▶ _Selected passage_:
>> Start
No termination of the Plan shall materially and adversely
affect any of the rights or obligations of any person without
his or her consent with respect to any shares of Common Stock
theretofore earned and issuable under the Plan.
10. Shareholder Approval and Adoption. The Plan shall be
effective as of January 1, 2000, contingent upon shareholder
approval and adoption at the 2000 annual meeting of shareholders
of the Company. The shareholders shall be deemed to have
approved and adopted the Plan only if it is approved and adopted
at a meeting of the shareholders duly held by vote taken in the
manner required by the laws of the Commonwealth of Pennsylvania.
EXHIBIT B
FIRST LEESPORT BANCORP, INC.
EMPLOYEE STOCK PURCHASE PLAN
(Effective July 1, 2000)
ARTICLE I
PURPOSE AND SCOPE OF THE PLAN
Section 1.1 PURPOSE.
The First Leesport Bancorp, Inc. Employee Stock
Purchase Plan is intended to encourage employee participation in
the ownership and economic progress of the Company. The Plan is
intended to qualify as an employer stock purchase plan within
the meaning of Section 423 of the Internal Revenue Code of 1986,
as amended.
Section 1.2 DEFINITIONS.
Unless the context clearly indicates otherwise, the
following terms have the meaning set forth below:
"Bank" means The First National Bank of Leesport, a
wholly-owned subsidiary of the Company.
"Board of Directors" means the Board of Directors of
the Company.
"Code" means the Internal Revenue Code of 1986, as
amended, and as the same may be further amended from time to
time, and the Treasury Regulations promulgated thereunder.
"Committee" means the Company's Human Resources
Committee which shall administer the Plan as provided in
Section 1.3.
"Common Stock" means the common stock of the Company.
"Company" means First Leesport Bancorp, Inc.
"Compensation" means an Employee's total salary or
hourly pay, as the case may be, including bonuses, commissions
and any other payment in excess of normal salary or hourly pay.
"Continuous Service" means the period of time,
uninterrupted by a termination of employment, that an Employee
has been employed by the Company or a Subsidiary, or both,
immediately preceding an Offering Date. Such period of time
shall include any leave of absence permitted or required to be
taken into account by applicable Treasury Regulations.
"Effective Date" means the date specified in
Section 1.4 on which the provisions of the plan become
effective.
"Employee" means any common law employee of the
Company or a Subsidiary.
"Exercise Date" means June 30 and December 31 of each
Plan Year.
>> End
Data items:
>> Start
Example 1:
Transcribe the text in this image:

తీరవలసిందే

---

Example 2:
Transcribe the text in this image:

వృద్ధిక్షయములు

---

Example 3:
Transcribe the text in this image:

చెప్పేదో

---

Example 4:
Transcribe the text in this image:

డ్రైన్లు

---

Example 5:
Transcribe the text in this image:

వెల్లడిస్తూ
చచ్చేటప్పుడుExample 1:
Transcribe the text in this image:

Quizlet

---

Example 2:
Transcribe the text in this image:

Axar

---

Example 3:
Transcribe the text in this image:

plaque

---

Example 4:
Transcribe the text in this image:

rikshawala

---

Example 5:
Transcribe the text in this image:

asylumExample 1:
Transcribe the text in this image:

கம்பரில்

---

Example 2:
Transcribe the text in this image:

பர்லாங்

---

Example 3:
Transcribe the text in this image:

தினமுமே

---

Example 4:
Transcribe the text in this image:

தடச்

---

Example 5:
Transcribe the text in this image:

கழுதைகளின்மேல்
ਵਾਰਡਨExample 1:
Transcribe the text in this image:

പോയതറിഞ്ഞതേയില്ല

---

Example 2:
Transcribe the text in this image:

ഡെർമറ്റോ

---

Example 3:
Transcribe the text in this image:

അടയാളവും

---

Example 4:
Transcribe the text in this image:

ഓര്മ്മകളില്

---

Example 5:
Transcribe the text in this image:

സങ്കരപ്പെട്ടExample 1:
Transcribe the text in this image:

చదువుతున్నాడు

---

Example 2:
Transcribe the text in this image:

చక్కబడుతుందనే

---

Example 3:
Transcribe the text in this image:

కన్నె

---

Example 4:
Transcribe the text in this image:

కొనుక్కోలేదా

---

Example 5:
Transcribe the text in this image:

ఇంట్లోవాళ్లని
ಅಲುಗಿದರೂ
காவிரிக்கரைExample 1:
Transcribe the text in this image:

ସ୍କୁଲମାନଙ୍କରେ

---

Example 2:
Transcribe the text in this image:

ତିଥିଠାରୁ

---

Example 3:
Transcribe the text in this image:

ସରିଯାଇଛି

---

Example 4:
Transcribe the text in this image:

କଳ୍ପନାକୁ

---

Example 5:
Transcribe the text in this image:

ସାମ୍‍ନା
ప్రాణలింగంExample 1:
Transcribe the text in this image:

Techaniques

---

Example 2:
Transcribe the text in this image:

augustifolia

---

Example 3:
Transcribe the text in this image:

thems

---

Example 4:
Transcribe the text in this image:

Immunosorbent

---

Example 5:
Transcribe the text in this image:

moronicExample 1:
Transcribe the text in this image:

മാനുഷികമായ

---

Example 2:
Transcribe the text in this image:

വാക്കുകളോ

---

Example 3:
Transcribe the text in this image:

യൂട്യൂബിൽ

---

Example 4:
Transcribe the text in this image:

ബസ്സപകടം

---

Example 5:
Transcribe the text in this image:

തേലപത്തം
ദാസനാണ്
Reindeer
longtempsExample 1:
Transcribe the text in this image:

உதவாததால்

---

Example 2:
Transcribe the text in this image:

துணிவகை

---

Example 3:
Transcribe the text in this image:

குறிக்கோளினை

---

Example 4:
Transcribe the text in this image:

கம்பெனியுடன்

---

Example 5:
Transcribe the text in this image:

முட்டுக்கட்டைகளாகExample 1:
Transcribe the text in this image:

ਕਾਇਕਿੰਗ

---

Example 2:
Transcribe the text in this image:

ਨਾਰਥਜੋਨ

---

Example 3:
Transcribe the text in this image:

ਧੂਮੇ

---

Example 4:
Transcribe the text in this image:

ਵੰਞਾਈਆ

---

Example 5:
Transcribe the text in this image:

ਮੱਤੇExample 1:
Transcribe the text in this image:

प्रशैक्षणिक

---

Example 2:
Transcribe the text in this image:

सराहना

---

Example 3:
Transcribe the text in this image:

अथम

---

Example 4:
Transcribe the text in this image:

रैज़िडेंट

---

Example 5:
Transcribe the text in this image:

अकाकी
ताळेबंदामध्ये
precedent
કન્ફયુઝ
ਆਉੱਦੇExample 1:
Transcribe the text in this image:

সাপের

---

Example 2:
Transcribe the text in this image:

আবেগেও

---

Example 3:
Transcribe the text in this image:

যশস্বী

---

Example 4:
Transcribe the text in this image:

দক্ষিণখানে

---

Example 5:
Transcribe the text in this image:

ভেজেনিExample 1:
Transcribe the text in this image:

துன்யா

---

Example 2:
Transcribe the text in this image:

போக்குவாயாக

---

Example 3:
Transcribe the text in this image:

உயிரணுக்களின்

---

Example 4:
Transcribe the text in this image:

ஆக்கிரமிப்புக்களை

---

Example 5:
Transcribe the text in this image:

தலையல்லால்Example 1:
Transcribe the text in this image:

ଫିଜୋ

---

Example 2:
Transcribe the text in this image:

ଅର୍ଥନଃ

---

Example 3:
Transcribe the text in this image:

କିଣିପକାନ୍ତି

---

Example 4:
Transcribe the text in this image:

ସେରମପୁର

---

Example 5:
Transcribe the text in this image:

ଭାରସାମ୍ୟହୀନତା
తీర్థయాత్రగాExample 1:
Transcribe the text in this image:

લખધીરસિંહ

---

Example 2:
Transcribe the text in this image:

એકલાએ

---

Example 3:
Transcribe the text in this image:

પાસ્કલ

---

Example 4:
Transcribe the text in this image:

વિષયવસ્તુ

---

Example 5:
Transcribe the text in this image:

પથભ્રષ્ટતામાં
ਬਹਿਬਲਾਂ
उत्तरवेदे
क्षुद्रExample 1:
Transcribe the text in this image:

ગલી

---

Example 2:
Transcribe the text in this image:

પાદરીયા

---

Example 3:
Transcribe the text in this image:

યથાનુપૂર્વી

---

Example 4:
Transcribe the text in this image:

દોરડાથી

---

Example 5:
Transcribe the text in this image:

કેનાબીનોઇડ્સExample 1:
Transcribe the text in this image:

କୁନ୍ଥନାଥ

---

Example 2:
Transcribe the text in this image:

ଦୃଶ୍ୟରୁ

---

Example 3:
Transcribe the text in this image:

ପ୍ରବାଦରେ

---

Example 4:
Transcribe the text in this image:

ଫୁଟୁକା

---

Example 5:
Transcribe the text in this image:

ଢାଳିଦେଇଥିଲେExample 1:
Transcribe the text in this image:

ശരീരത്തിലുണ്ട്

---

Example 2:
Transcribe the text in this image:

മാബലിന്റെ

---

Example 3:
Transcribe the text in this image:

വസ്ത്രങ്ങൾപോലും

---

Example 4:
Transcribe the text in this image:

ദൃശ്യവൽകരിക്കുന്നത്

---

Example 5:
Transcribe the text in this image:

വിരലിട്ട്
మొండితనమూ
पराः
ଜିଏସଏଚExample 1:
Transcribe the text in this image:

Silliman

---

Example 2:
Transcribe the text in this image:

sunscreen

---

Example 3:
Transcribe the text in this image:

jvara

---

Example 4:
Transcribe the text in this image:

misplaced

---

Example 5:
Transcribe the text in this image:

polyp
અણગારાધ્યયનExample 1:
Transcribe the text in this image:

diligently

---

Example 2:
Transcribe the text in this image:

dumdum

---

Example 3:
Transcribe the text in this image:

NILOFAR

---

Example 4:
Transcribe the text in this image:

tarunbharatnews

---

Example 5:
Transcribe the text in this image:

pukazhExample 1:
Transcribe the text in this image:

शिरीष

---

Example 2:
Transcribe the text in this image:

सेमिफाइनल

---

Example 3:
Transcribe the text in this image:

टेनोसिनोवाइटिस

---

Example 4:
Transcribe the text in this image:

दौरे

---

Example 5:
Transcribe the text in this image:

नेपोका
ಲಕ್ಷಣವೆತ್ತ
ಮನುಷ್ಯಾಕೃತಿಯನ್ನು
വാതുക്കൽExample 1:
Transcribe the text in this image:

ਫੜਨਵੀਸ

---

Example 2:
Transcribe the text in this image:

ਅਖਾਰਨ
>> End
▶ _Exercises to complete_:
**A)** Please write out the section of the stock purchase plan text starting at "No termination of" and ending at "under the Plan.".
**B)** Resume the stock purchase plan text from the point where it stops.

▶ _Answers to the exercise_:
**A)**
No termination of the Plan shall materially and adversely
affect any of the rights or obligations of any person without
his or her consent with respect to any shares of Common Stock
theretofore earned and issuable under the Plan.

**B)**
"Fair Market Value" of a share of Common Stock on any
given date means the closing sale price for such shares on that
date as reported by the National Association of Securities
Dealers Automated Quotations or the Bloomberg Financial Markets
System. If a closing sale price for the Common Stock for the
given date is not reported, or if there is none, the Fair Market
Value will be equal to the closing sale price on the nearest
trading day preceding such date. Notwithstanding the foregoing,
if, in the Board of Directors' judgment, there are unusual
circumstances or occurrences under which the otherwise
determined Fair Market Value of the Common Stock does not
represent the actual fair value thereof, then the Fair Market
Value of such Common Stock shall be determined by the Board of
Directors on the basis of such prices or market quotations as it
shall deem appropriate and fairly reflective of the then fair
value of such Common Stock.
"Leave of Absence" means, for purposes of
participation in the Plan, a person who is on leave of absence
who shall be deemed to be an employee for the first ninety (90)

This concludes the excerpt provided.